**Material for this task**
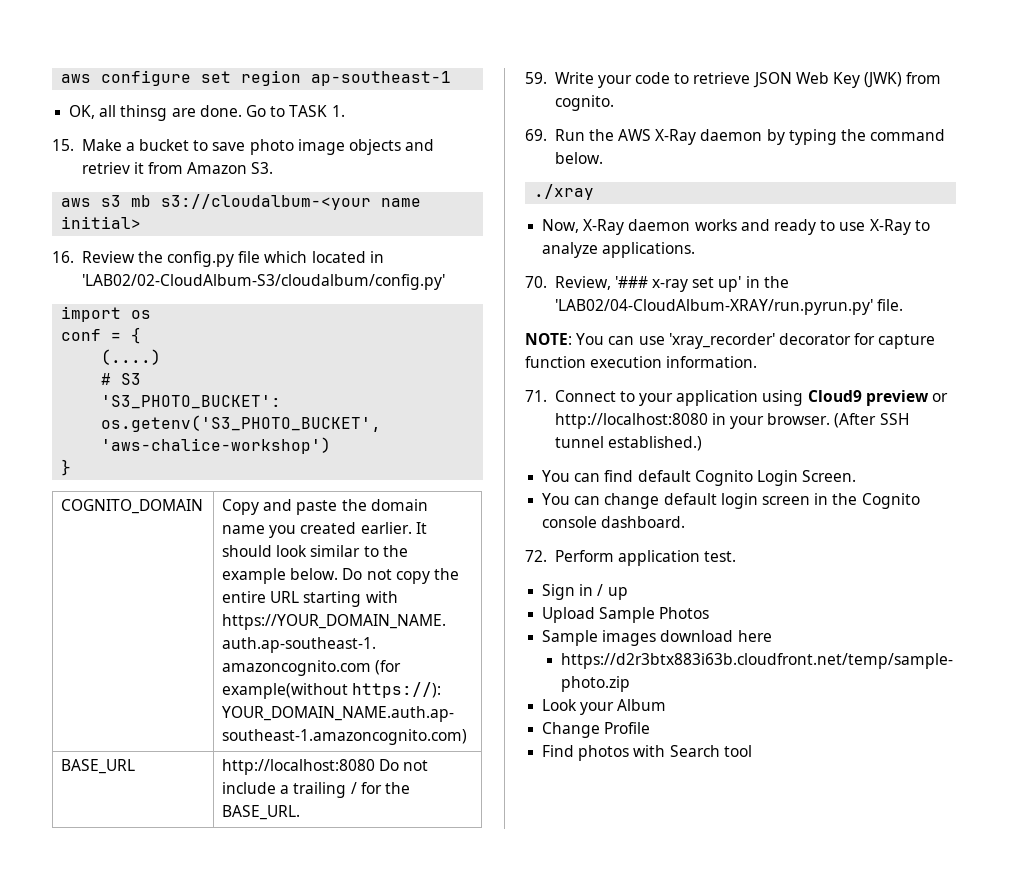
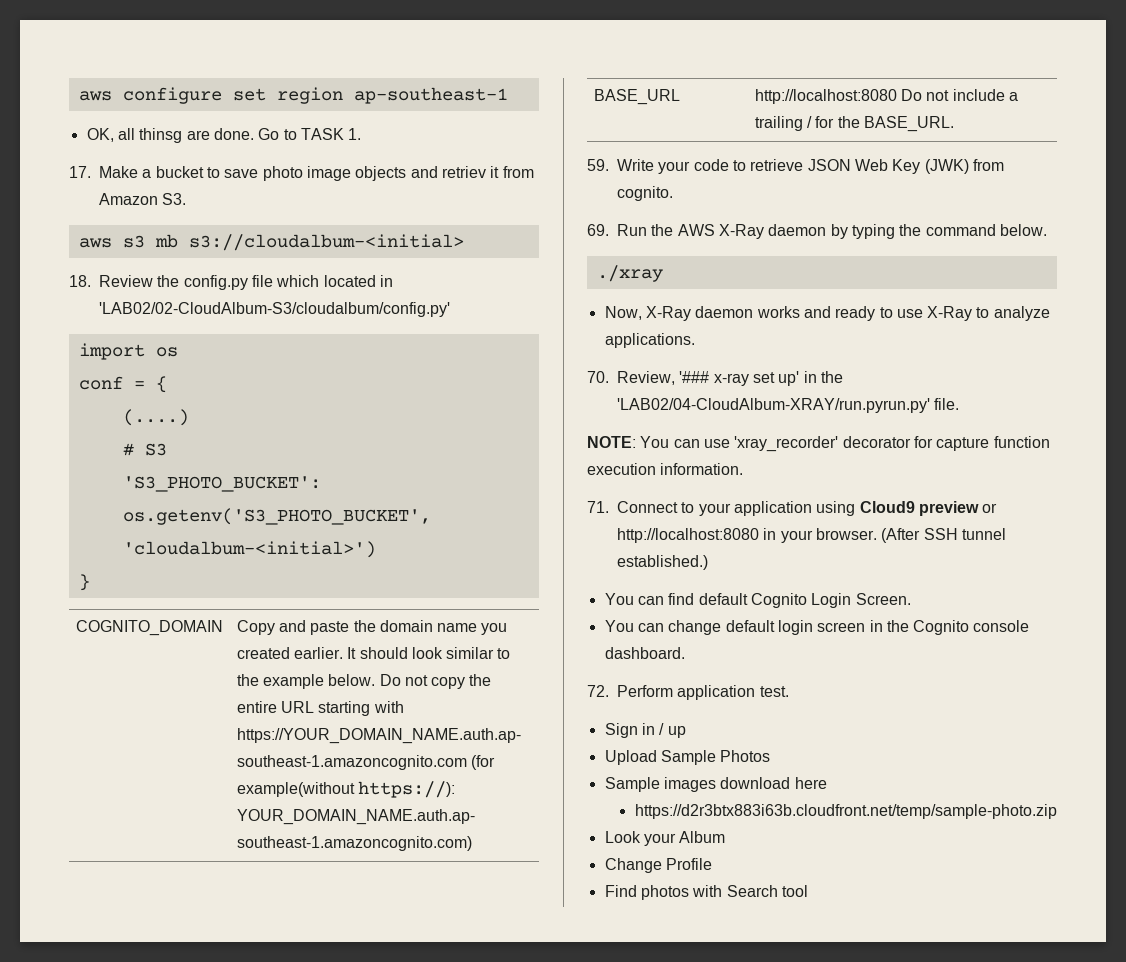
[52,139,74,151] 15. -> [69,166,91,178] 17.
[161,194,422,210] [61,216,142,229] [52,251,74,263] s3://cloudalbum-<your name initial> // 16. -> [188,234,464,251] [69,275,91,287] s3://cloudalbum-<initial> // 18.
[101,437,332,454] 'aws-chalice-workshop') -> [122,541,376,558] 'cloudalbum-<initial>')

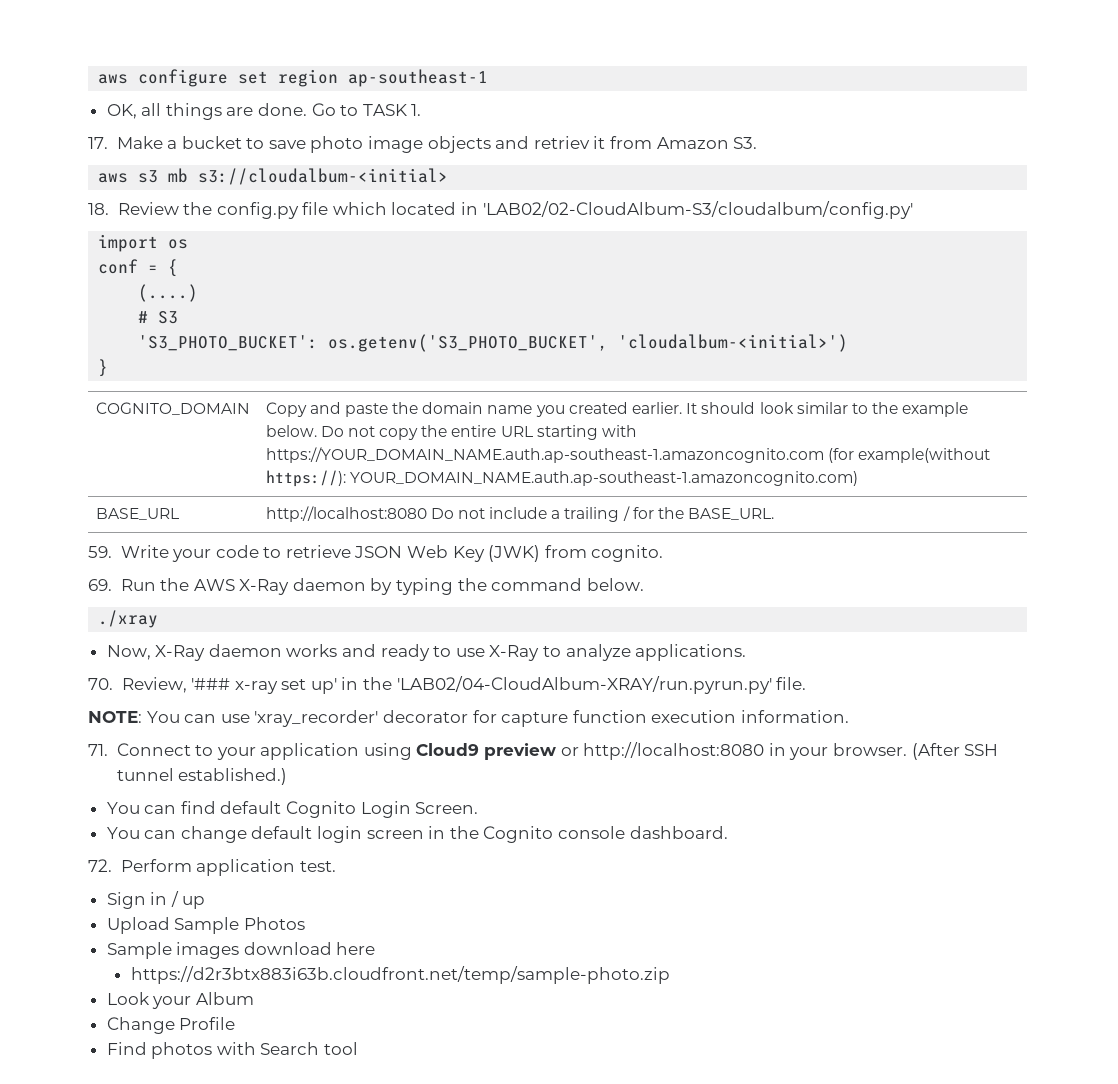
[139,128,183,143] thinsg -> [165,103,222,120] things

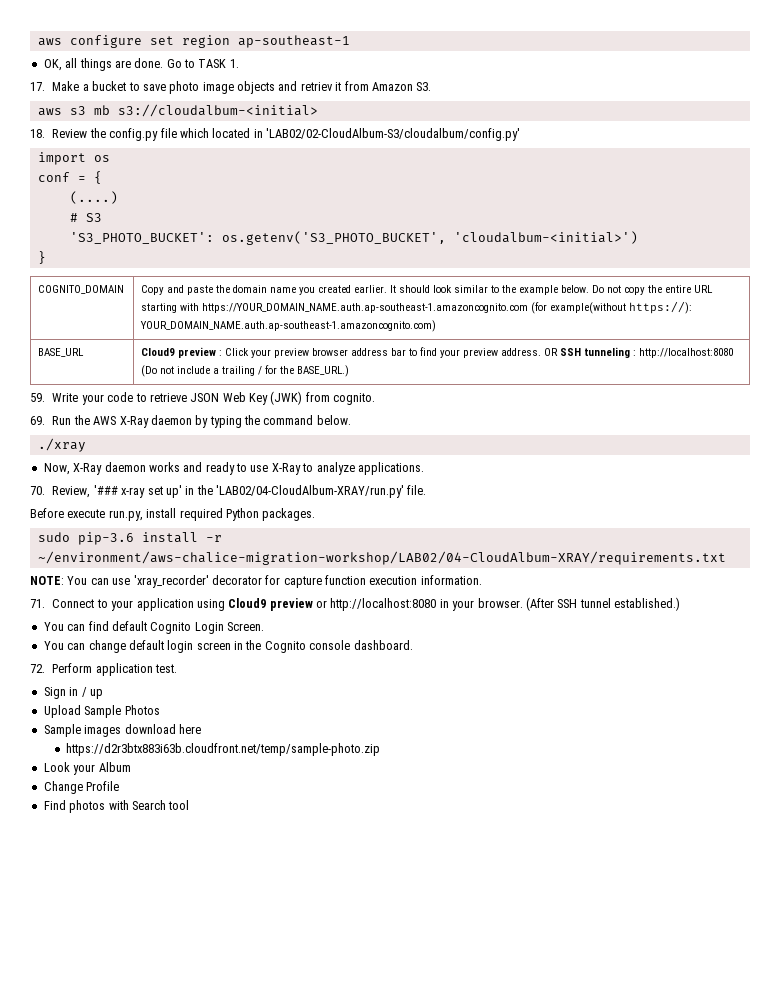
[265,506,454,522] http://localhost:8080 Do -> [141,347,734,358] [141,365,158,377] Cloud9 preview : Click your preview browser address bar to find your preview address. OR SSH tunneling : http://localhost:8080 (Do
[688,508,775,520] BASE_URL. -> [297,365,350,377] BASE_URL.)
[396,676,772,694] 'LAB02/04-CloudAlbum-XRAY/run.pyrun.py' -> [216,485,405,498] 'LAB02/04-CloudAlbum-XRAY/run.py'
(807, 683) none -> [30,508,316,521] [37,532,222,545] [37,551,726,565] // Before execute run.py, install required Python packages. // sudo pip-3.6 install -r ~/environment/aws-chalice-migration-workshop/LAB02/04-CloudAlbum-XRAY/requirements.txt

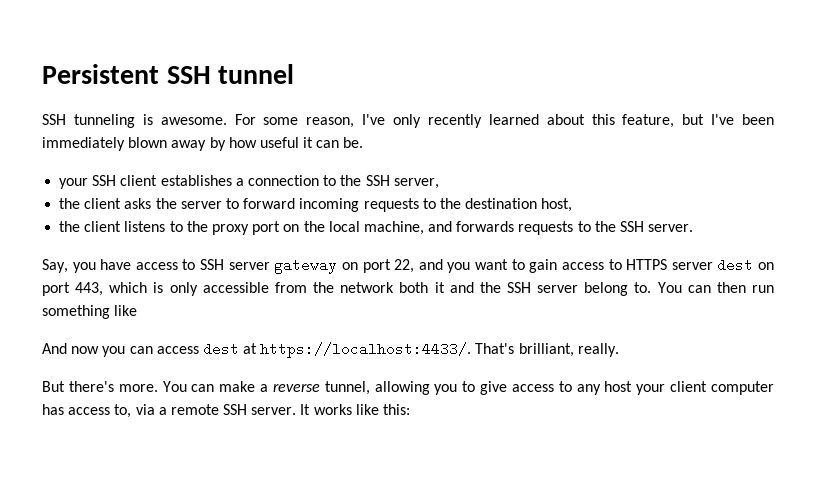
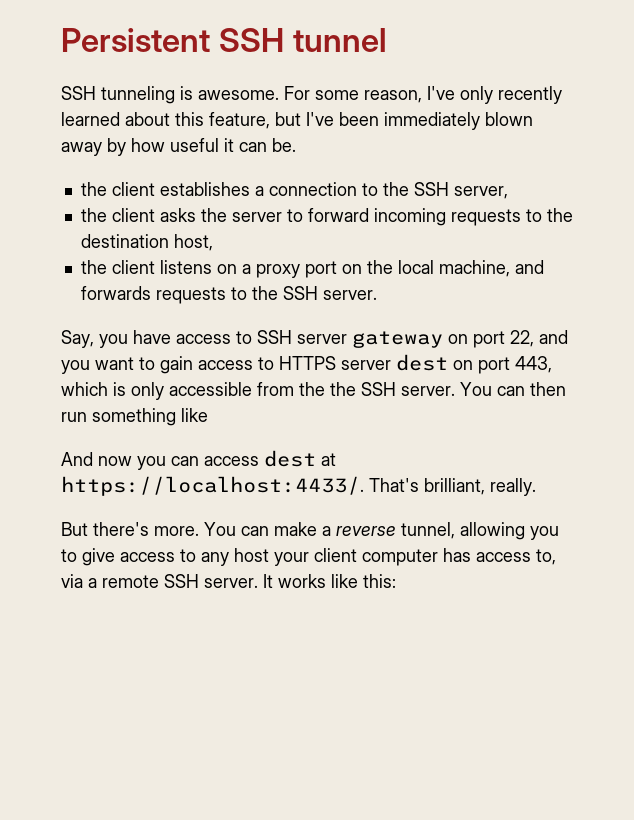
[59,175,117,189] your SSH -> [80,182,107,196] the
[169,221,208,232] to the -> [216,264,251,274] on a
[340,282,652,296] network both it and the SSH server belong to. -> [330,382,455,396] the SSH server.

**Action item**
The material must be restated verbatim. Its pictures must be omitted.

**Response area**
[52,139,74,151] 15. -> [69,166,91,178] 17.
[161,194,422,210] [61,216,142,229] [52,251,74,263] s3://cloudalbum-<your name initial> // 16. -> [188,234,464,251] [69,275,91,287] s3://cloudalbum-<initial> // 18.
[101,437,332,454] 'aws-chalice-workshop') -> [122,541,376,558] 'cloudalbum-<initial>')

[139,128,183,143] thinsg -> [165,103,222,120] things

[265,506,454,522] http://localhost:8080 Do -> [141,347,734,358] [141,365,158,377] Cloud9 preview : Click your preview browser address bar to find your preview address. OR SSH tunneling : http://localhost:8080 (Do
[688,508,775,520] BASE_URL. -> [297,365,350,377] BASE_URL.)
[396,676,772,694] 'LAB02/04-CloudAlbum-XRAY/run.pyrun.py' -> [216,485,405,498] 'LAB02/04-CloudAlbum-XRAY/run.py'
(807, 683) none -> [30,508,316,521] [37,532,222,545] [37,551,726,565] // Before execute run.py, install required Python packages. // sudo pip-3.6 install -r ~/environment/aws-chalice-migration-workshop/LAB02/04-CloudAlbum-XRAY/requirements.txt

[59,175,117,189] your SSH -> [80,182,107,196] the
[169,221,208,232] to the -> [216,264,251,274] on a
[340,282,652,296] network both it and the SSH server belong to. -> [330,382,455,396] the SSH server.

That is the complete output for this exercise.